Le domaine du FLE est donc celui de l’enseignement/apprentissage du français à/par tous les apprenants qui n’ont pas cette langue comme langue maternelle (quelle que soit la définition que l’on donne de cette notion). A l’intérieur de ce domaine, on a pu distinguer des zones présentant des particularités à fort impact sur la problématique et/ou la méthodologie de l’enseignement/ apprentissage : caractéristiques de la situation d’apprentissage, français langue seconde, apprise dans un environnement francophone; caractéristiques du type d’apprenant, français pour migrants résidant en France; caractéristiques des objectifs poursuivis, français langue de spécialité; etc. Et chacune de ces grandes zones peut encore être subdivisée selon des critères additionnels ou par simple croisement des critères initiaux : français pour étudiants étrangers, langue seconde et besoins spécifiques; français pour migrants non alphabétisés, ou alphabétisés mais dans un système graphique différents de celui du français; français pour apprenants de langue latine, ou germanique, ou finno-ougrienne, ou à tons; enseignement du français en grands groupes, etc.
Toutes ces spécialisations de recherche et d’enseignement ont en commun d’être incluses dans le champ de la Didactique du Français Langue Etrangère : elles contribuent à le jalonner, participent à la définition de sa problématique, sans pour autant constituer des champs séparés autonomes. Elles ne peuvent donc pas se définir en termes d’opposition ou de concurrence, comme certains voudraient le faire.

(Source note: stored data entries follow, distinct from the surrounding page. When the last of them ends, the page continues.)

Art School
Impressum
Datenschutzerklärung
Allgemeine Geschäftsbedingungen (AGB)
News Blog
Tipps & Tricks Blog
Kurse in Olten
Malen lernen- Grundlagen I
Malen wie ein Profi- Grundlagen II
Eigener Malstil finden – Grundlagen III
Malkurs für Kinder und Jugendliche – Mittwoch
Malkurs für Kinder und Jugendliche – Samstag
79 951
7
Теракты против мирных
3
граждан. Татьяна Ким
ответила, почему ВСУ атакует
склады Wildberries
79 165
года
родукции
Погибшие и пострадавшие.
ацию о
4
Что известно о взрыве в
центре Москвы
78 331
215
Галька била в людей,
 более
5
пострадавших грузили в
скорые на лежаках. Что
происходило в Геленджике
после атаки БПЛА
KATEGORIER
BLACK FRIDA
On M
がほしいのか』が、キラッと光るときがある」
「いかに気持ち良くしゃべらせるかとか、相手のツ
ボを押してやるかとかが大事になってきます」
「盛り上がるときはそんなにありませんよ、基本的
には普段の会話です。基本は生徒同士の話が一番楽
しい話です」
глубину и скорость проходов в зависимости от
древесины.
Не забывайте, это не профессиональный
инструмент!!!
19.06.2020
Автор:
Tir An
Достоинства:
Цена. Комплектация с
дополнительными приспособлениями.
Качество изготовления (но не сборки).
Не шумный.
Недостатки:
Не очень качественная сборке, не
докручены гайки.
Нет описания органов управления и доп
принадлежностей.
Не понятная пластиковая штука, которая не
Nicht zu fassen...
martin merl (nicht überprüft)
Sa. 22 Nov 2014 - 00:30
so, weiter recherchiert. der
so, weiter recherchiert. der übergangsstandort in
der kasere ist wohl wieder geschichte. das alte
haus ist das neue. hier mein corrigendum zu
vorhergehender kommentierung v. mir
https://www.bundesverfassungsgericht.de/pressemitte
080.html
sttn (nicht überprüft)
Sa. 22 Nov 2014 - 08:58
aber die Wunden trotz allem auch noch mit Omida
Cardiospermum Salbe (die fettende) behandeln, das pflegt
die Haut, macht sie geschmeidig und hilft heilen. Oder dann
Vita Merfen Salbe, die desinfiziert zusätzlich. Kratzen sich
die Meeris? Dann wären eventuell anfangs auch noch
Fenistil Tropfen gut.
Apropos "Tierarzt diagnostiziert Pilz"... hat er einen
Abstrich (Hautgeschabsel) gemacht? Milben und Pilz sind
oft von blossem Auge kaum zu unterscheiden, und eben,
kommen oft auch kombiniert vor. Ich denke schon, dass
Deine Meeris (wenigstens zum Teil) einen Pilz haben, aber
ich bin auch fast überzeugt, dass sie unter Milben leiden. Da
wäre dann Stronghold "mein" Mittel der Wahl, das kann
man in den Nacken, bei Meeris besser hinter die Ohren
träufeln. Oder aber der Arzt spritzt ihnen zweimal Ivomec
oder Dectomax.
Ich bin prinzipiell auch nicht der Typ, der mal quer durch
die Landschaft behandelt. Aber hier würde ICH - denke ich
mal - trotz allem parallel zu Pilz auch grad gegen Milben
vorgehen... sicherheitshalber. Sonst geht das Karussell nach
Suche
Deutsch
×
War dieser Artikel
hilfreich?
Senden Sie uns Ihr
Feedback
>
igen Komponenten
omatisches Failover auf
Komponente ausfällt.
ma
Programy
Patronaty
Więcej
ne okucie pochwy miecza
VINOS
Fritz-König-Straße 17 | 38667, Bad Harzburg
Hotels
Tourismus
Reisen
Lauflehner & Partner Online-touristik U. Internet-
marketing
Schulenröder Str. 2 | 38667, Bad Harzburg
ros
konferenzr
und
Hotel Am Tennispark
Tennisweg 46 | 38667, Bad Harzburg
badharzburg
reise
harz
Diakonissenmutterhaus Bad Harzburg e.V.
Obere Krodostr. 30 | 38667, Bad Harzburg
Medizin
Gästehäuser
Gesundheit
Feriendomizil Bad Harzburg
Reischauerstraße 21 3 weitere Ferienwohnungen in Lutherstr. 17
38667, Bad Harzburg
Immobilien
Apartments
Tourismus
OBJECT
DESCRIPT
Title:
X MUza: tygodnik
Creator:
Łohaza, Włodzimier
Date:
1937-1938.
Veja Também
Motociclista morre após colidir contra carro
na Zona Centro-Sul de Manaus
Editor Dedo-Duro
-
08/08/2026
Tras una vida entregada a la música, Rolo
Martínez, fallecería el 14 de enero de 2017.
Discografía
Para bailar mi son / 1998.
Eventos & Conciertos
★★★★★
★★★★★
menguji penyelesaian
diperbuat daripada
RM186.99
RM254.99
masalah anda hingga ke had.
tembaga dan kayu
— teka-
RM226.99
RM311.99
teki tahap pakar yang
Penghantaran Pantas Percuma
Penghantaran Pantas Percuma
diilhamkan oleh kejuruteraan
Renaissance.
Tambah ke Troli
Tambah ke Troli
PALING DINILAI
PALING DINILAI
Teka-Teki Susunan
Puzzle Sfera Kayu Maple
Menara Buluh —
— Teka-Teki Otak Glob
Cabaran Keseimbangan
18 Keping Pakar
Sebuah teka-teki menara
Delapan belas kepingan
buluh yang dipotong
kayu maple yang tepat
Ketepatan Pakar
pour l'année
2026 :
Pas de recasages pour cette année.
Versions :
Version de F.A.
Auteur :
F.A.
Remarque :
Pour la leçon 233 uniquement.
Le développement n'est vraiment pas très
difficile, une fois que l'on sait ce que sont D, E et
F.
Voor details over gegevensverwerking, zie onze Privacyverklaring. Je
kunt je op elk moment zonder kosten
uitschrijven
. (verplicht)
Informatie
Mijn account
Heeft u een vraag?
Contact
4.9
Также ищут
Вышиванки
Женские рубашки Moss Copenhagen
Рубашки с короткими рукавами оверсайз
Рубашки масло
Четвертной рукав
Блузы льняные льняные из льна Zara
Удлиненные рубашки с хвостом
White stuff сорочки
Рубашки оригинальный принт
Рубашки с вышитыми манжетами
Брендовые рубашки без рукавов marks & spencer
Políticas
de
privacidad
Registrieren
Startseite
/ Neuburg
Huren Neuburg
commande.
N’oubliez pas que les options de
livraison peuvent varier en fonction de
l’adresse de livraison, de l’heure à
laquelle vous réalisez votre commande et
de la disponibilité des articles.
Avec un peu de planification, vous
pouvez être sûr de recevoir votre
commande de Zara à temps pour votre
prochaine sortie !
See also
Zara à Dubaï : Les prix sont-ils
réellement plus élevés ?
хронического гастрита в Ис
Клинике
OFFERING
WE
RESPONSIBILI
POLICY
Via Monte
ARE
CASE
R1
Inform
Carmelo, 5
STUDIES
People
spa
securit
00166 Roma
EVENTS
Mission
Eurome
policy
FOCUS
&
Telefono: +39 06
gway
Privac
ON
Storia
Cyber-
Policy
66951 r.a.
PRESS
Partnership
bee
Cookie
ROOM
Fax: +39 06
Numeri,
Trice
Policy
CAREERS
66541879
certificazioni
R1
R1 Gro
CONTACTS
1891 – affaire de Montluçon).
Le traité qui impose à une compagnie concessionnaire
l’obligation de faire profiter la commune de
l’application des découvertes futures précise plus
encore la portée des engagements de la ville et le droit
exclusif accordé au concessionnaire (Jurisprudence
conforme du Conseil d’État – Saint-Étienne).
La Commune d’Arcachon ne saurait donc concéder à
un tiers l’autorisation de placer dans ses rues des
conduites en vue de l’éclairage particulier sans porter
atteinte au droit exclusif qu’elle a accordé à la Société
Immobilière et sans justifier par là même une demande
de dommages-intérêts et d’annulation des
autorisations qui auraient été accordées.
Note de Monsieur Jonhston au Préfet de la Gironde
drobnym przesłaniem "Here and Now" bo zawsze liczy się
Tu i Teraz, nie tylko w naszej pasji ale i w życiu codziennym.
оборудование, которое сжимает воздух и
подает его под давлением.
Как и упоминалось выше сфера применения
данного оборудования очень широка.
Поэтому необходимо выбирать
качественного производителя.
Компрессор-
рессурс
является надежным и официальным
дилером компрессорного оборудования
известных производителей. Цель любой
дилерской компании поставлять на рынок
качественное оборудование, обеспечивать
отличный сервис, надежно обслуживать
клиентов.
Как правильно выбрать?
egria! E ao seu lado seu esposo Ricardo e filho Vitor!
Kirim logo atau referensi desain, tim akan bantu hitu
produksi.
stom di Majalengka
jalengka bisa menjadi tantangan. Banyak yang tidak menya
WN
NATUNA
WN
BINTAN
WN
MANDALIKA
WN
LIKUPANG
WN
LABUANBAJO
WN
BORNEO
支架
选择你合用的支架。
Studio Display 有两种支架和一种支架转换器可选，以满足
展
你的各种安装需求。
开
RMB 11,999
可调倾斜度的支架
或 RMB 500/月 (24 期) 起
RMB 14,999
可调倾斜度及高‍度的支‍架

Remarque finale: La Licence et la Maîtrise de FLE (je ne connais que ces anciennes dénominations) ont été créées pour offrir une formation initiale professionnalisée adéquate à tous les futurs enseignants de FLE, quels que soient les lieux où ils enseigneront, les publics qu’ils prendront en charge, les conditions dans lesquelles ils enseigneront. A ce titre, elles offrent des enseignements généraux en didactique des langues étrangères aussi bien que des modules plus spécialisés en fonction de visées professionnelles plus spécifiques, à définir par les postulants à l’habilitation. La création d’une maîtrise de FLI, et non l’incitation à ouvrir une option FLI dans les maîtrises FLE existantes, résulte donc d’un pur choix politique et non d’une volonté de combler un vide supposé dans les formations offertes par les universités. Elle ne constitue pas, par conséquent, un progrès dont on devrait se réjouir.